E’ pertanto infondata la tesi fatta valere dall’INPS secondo cui il diritto ai contributi a percentuale sul reddito sarebbe sorto solo quando l’Istituto ha avuto contezza del suo credito e cioè solo dopo che l’Agenzia delle Entrate ha accertato d’ufficio che il lavoratore autonomo avesse conseguito un reddito mai dichiarato prima. Invece il diritto in questione era già sorto al momento del fatto generatore dello stesso ovvero alla scadenza del termine stabilito per il pagamento dei medesimi contributi all’INPS.
La sentenza impugnata va conseguentemente cassata.
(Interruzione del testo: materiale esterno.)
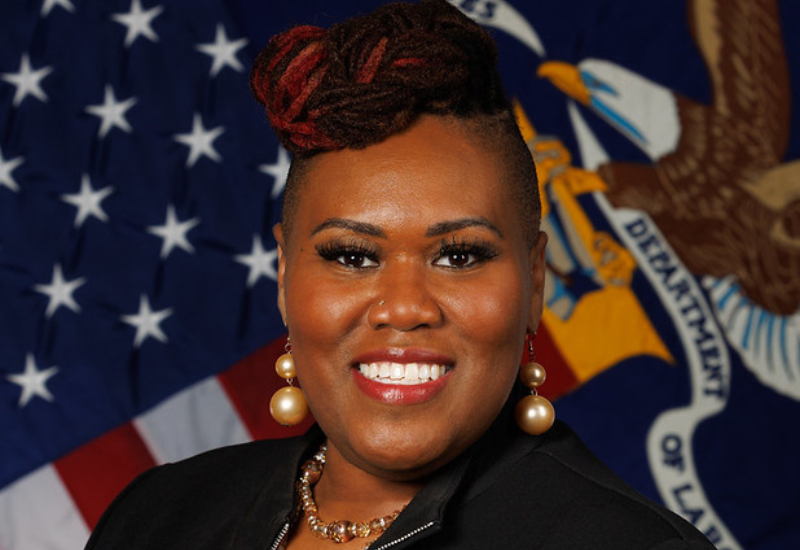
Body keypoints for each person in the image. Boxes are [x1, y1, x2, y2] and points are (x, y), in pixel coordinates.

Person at [85, 1, 716, 548]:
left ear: (534, 283)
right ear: (284, 276)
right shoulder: (159, 515)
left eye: (460, 256)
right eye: (352, 256)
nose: (405, 306)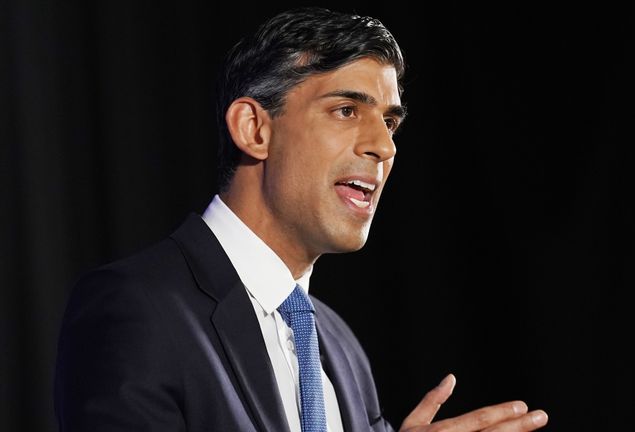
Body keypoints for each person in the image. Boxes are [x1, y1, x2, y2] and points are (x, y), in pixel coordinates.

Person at [54, 7, 549, 432]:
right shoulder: (135, 308)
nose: (384, 145)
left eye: (391, 121)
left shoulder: (339, 346)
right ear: (254, 129)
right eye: (346, 110)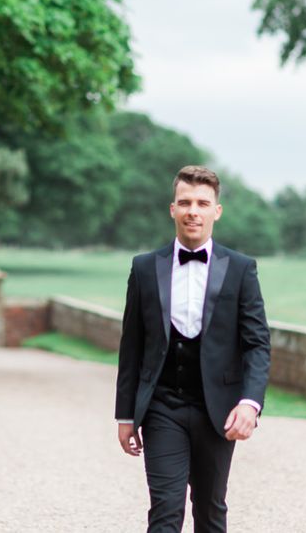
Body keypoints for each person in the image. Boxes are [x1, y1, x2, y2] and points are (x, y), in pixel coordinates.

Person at [115, 165, 271, 533]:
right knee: (166, 510)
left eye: (203, 203)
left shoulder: (241, 269)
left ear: (216, 211)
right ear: (172, 209)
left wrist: (250, 403)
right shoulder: (144, 268)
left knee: (210, 510)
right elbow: (131, 346)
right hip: (161, 407)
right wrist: (125, 416)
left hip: (218, 410)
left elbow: (257, 343)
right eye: (185, 202)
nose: (193, 211)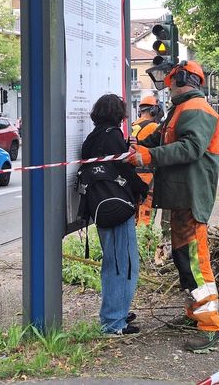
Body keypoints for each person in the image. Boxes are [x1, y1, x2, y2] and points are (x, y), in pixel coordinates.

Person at [126, 60, 219, 353]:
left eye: (170, 81)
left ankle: (211, 326)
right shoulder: (178, 111)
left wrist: (148, 157)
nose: (167, 87)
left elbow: (190, 148)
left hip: (192, 195)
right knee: (184, 258)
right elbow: (160, 139)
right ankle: (196, 313)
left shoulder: (196, 110)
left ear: (182, 79)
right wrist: (139, 146)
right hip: (181, 196)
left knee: (195, 260)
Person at [81, 94, 148, 336]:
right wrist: (143, 187)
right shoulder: (112, 136)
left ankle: (116, 311)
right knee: (124, 264)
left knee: (113, 262)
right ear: (118, 114)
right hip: (118, 206)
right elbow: (124, 170)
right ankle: (113, 322)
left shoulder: (92, 137)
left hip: (99, 206)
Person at [131, 95, 161, 226]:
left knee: (134, 211)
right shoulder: (154, 127)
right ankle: (145, 242)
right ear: (154, 110)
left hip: (133, 175)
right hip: (148, 176)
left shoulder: (132, 125)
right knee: (146, 212)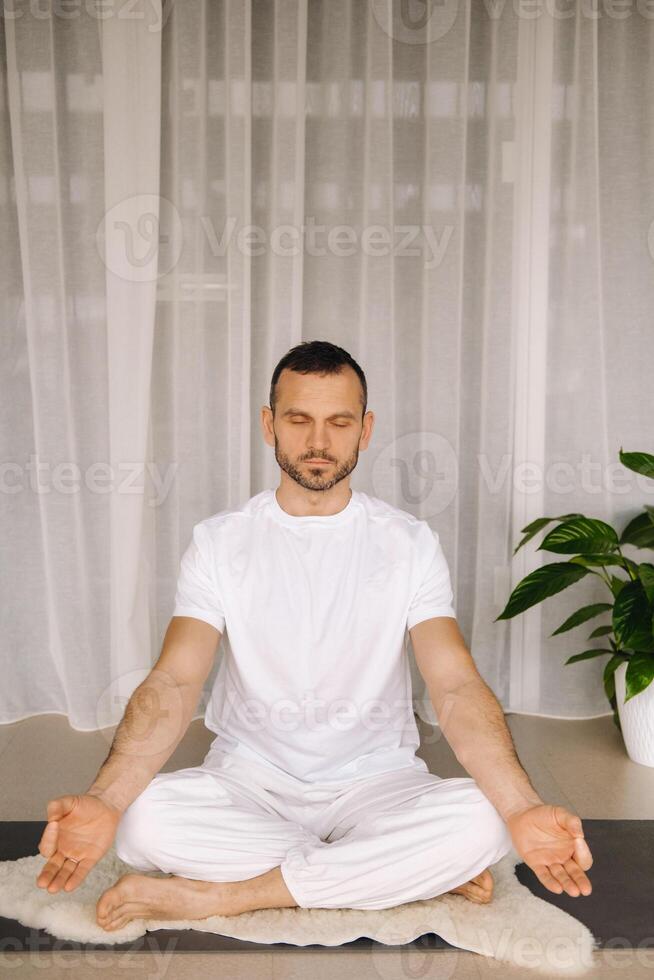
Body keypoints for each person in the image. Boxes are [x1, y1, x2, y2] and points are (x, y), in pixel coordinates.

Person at [36, 341, 593, 933]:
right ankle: (391, 874)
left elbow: (454, 683)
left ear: (365, 430)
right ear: (268, 424)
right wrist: (104, 797)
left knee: (484, 821)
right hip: (251, 778)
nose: (318, 442)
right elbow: (175, 678)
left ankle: (230, 897)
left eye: (339, 422)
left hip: (377, 780)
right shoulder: (220, 542)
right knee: (140, 819)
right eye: (299, 420)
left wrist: (523, 806)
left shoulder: (409, 543)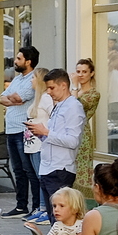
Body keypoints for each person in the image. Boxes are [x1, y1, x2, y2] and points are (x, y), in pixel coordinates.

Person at [26, 69, 86, 208]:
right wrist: (40, 134)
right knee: (53, 215)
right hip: (49, 167)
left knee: (59, 216)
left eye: (52, 88)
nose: (49, 92)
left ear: (63, 86)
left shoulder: (73, 107)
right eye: (47, 88)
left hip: (61, 168)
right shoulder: (59, 105)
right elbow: (55, 136)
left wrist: (46, 132)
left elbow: (73, 141)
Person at [0, 46, 42, 217]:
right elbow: (2, 98)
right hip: (10, 130)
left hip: (24, 130)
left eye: (18, 58)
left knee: (29, 170)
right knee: (17, 170)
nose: (15, 61)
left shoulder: (34, 79)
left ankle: (37, 206)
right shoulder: (17, 79)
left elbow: (18, 98)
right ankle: (20, 206)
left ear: (28, 61)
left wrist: (14, 99)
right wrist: (13, 99)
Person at [71, 58, 102, 196]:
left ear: (91, 73)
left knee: (82, 170)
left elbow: (75, 107)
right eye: (78, 71)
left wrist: (74, 88)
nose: (81, 75)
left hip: (83, 134)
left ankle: (83, 202)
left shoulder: (94, 94)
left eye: (84, 71)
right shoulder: (72, 90)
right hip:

Non essendo necessari altri accertamenti, la causa può essere decisa nel merito, accogliendo l’opposizione del M. alla cartella esattoriale, essendo decorso il termine prescrizionale, computato con la decorrenza suindicata, ed essendo la prima richiesta dell’INPS dei contributi -richiamata in atti- successiva allo spirare del termine.
Le spese dell’intero processo vanno compensate.
P.Q.M.
La Corte accoglie il ricorso; cassa la sentenza impugnata e, decidendo nel merito, accoglie l’opposizione proposta da M.M..
Spese dell’intero processo compensate.
Così deciso in Roma, nella Camera di consiglio, il 16 febbraio 2021.